ChatGPT gets code questions wrong 52% of the time

☆ Yσɠƚԋσʂ ☆@lemmy.ml · 1 year ago

ChatGPT gets code questions wrong 52% of the time

SirGolan@lemmy.sdf.org · edit-2 1 year ago

Wait a second here… I skimmed the paper and GitHub and didn’t find an answer to a very important question: is this GPT3.5 or 4? There’s a huge difference in code quality between the two and either they made a giant accidental omission or they are being intentionally misleading. Please correct me if I missed where they specified that. I’m assuming they were using GPT3.5, so yeah those results would be as expected. On the HumanEval benchmark, GPT4 gets 67% and that goes up to 90% with reflexion prompting. GPT3.5 gets 48.1%, which is exactly what this paper is saying. (source).

Corkyskog@sh.itjust.works · 1 year ago

Is GPT4 publicly available?

newIdentity@sh.itjust.works · 1 year ago

Yes… If you pay $20 a month

SirGolan@lemmy.sdf.org · 1 year ago

Yes available to anyone in the API or anyone who pays for ChatGPT subscription.

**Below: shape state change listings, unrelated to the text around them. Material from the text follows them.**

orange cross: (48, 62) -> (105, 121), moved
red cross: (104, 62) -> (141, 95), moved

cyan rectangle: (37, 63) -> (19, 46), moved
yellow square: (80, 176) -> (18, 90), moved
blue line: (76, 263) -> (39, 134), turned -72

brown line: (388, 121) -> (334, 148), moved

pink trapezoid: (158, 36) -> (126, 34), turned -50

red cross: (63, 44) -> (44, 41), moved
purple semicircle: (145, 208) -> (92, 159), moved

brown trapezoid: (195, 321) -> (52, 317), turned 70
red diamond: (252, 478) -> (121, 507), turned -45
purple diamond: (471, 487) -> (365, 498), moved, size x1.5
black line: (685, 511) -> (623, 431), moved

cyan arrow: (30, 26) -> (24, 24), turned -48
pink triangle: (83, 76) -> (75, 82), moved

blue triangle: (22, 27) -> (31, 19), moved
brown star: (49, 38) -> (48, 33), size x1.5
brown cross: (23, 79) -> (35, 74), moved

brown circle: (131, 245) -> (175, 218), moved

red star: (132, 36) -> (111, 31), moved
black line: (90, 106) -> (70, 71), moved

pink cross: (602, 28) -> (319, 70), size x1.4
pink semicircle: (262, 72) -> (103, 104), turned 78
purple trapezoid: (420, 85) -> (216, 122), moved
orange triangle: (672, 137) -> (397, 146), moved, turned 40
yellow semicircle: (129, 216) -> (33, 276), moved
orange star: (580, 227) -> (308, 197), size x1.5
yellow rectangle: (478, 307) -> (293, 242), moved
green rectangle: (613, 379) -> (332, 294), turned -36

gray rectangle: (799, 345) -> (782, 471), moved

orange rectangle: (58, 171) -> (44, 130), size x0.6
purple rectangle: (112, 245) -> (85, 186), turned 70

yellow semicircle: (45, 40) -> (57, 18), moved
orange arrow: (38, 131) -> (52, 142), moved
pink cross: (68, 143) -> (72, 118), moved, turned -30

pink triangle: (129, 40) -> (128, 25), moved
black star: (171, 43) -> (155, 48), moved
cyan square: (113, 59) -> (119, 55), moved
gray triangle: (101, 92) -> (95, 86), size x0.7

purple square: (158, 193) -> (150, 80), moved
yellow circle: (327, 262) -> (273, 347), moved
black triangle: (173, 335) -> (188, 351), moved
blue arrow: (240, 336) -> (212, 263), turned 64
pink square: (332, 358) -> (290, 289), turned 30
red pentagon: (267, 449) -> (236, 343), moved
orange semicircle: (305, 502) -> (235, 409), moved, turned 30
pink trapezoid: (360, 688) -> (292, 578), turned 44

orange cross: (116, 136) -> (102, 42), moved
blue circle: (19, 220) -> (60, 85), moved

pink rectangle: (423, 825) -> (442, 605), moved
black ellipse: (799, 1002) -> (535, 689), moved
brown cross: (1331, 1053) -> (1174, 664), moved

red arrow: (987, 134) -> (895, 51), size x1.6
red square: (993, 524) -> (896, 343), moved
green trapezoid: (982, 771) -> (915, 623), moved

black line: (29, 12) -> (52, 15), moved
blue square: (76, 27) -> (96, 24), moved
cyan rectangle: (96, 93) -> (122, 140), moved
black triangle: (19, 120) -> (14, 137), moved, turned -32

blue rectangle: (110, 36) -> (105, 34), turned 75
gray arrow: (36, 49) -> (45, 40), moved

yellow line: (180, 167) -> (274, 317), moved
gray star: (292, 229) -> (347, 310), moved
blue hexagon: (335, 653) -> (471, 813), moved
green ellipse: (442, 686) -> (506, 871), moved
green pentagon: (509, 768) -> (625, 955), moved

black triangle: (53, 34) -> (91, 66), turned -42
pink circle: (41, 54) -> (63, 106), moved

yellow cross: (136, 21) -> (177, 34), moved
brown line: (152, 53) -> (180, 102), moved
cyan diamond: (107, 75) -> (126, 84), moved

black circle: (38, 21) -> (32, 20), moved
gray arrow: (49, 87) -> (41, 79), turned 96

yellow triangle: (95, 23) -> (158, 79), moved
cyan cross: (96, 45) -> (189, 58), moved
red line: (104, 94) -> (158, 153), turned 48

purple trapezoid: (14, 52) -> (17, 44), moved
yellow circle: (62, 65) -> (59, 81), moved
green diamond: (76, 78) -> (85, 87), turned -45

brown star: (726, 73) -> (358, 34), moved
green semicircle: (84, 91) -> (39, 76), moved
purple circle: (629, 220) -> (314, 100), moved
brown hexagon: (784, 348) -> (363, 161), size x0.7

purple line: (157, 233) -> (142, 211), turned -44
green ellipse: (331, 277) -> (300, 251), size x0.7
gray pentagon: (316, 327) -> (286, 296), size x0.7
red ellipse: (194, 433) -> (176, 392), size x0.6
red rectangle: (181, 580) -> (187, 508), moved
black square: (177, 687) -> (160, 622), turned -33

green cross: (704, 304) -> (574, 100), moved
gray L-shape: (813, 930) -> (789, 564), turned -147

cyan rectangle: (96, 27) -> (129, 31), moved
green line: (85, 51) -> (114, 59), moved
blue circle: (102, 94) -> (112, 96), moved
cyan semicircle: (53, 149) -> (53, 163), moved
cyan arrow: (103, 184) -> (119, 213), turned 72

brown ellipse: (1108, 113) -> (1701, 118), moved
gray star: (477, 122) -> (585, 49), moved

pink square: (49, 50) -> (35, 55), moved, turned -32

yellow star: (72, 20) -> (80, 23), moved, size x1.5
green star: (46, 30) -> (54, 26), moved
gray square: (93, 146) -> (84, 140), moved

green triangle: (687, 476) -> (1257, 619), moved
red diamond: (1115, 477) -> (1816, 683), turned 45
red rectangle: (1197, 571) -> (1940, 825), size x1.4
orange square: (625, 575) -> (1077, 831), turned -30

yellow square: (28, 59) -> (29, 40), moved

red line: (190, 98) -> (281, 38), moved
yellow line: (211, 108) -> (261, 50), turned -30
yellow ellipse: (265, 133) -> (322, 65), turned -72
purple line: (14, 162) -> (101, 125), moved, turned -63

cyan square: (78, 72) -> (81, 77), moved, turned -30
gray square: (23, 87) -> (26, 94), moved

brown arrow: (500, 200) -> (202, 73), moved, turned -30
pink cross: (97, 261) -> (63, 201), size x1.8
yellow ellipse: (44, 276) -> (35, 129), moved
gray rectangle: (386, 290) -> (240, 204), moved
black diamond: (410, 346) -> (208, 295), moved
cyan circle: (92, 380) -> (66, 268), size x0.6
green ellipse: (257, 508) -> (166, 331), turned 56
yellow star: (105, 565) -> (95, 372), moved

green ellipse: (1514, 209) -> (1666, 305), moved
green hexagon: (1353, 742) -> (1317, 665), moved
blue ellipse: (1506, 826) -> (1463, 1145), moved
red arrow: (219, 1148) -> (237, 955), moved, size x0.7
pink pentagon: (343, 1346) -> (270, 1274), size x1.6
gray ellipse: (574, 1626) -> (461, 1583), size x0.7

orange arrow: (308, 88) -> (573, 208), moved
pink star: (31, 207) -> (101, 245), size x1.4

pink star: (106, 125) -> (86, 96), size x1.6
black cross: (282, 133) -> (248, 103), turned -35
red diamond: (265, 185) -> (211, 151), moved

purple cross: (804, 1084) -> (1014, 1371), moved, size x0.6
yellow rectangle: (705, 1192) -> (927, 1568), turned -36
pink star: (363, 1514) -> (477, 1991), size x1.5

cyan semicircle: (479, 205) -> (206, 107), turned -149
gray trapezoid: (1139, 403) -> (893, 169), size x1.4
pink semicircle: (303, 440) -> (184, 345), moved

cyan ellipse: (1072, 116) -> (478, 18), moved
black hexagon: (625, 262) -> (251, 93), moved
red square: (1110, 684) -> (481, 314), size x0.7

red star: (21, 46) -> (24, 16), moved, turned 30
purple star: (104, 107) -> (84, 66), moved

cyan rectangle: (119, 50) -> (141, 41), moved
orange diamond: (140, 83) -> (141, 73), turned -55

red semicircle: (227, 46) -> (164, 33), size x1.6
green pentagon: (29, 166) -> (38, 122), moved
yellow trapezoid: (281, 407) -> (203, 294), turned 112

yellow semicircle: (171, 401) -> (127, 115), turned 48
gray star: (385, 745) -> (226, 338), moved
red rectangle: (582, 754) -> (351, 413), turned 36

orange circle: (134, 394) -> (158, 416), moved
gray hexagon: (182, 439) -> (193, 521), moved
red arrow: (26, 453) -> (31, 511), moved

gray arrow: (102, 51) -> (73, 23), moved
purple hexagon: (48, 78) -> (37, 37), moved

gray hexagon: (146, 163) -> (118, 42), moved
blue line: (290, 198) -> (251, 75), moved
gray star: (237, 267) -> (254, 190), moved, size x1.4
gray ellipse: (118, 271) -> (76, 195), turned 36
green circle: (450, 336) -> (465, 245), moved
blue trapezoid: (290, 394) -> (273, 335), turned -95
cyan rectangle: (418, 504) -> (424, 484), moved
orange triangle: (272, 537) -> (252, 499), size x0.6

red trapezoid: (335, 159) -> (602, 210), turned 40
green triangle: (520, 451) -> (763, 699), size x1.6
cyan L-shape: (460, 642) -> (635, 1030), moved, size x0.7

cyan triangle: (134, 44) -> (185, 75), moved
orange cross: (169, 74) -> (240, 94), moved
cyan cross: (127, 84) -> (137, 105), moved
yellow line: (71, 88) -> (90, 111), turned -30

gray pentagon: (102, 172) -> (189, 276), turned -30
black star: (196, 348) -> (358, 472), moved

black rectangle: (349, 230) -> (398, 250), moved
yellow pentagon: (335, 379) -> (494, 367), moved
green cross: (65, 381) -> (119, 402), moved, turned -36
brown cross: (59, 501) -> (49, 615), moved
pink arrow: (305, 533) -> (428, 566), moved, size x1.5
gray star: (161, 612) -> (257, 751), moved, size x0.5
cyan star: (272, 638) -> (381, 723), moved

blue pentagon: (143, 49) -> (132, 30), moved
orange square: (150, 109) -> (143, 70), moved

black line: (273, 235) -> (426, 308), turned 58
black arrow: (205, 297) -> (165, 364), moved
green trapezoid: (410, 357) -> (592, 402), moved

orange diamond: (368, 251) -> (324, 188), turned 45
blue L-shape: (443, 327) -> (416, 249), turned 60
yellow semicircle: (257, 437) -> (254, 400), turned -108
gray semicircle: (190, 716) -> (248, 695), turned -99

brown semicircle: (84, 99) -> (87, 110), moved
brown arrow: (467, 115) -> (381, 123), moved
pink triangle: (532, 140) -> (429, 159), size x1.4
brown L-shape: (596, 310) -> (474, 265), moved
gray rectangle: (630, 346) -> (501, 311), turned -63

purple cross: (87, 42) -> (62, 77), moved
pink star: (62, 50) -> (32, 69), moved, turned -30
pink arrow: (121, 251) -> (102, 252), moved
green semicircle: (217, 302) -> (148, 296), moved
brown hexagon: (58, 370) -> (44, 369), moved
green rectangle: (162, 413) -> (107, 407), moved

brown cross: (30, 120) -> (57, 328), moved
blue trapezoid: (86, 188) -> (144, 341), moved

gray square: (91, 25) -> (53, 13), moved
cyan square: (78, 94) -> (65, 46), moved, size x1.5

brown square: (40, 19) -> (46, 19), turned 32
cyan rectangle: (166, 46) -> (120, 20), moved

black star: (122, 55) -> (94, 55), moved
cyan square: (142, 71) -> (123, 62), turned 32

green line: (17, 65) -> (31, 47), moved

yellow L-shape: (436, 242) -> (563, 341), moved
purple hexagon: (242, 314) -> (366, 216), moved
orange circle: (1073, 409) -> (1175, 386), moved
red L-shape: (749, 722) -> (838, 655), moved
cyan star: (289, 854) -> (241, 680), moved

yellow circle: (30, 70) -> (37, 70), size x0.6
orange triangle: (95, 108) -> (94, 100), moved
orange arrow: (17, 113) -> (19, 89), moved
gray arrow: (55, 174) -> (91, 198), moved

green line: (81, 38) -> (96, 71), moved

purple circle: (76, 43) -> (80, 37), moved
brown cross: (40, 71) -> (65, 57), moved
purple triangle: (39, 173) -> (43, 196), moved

floofloof@lemmy.ca · 1 year ago

Whatever GitHub Copilot uses (the version with the chat feature), I don’t find its code answers to be particularly accurate. Do we know which version that product uses?

SirGolan@lemmy.sdf.org · 1 year ago

If we are talking Copilot then that’s not ChatGPT. But I agree it’s ok. Like it can do simple things well but I go to GPT 4 for the hard stuff. (Or my own brain haha)

☆ Yσɠƚԋσʂ ☆@lemmy.ml · 1 year ago

Oh that’s possible, not sure which one they used either.